Dr Leigh Haysom, Centre for Kidney Research, The Children's Hospital at Westmead, Corner Hawkesbury Road and Hainsworth Street, Locked Bag 4001, Westmead NSW 2145, Australia. Fax: +61 29845 3038; email:


Aim:  Indigenous people have a two- to tenfold increased risk of premature death from cardiovascular disease. We aimed to determine whether some key risk factors for cardiovascular disease occur more commonly in Aboriginal than non-Aboriginal Australian children.

Methods:  Children were enrolled from primary schools throughout New South Wales, the state with the highest number of Aboriginal people. Associations between ethnicity, gender, birthweight, socio-demographic status and hypertension, obesity, baseline and persistent albuminuria were determined.

Results:  A total of 2266 children (55% Aboriginal) were enrolled. Mean age was 8.9 years (±3.8 years). Obesity (body mass index ≥2 standard deviations) was detected in 7.1%, systolic hypertension (blood pressure >90th percentile) in 7.2%, diastolic hypertension in 5.9%, baseline albuminuria (albumin : creatinine ≥3.4 mg/mmol) in 7.3% and persistent albuminuria in 1.5% with no differences between Aboriginal and non-Aboriginal children. Hypertension was less common with increasing social disadvantage (trend P < 0.02). Increasing body mass index standard deviation was strongly associated with systolic and diastolic hypertension (both P < 0.0001).

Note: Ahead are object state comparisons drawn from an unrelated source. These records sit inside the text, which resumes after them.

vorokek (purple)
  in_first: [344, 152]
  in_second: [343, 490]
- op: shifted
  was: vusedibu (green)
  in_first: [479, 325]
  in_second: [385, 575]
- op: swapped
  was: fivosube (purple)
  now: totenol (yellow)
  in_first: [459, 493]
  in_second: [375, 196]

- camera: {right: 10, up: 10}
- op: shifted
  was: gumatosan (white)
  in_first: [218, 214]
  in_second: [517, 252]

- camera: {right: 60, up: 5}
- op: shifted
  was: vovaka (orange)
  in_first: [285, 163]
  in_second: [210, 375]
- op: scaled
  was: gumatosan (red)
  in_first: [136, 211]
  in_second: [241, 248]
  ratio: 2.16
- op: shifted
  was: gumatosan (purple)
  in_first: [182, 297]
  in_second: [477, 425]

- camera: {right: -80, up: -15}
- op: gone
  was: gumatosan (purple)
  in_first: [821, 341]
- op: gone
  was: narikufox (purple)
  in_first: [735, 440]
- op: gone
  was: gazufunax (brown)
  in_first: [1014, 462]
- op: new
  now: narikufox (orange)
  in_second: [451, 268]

Conclusions:  Many risk factors for cardiovascular disease are already common in young children but not more prevalent in Aboriginal than in non-Aboriginal children. In all children, overweight and obesity have the strongest association with hypertension, but social disadvantage appears protective for hypertension. Our findings suggest that risk for cardiovascular health disparities seen in indigenous adults manifests beyond childhood and that a window of opportunity exists to prevent some of these outcomes.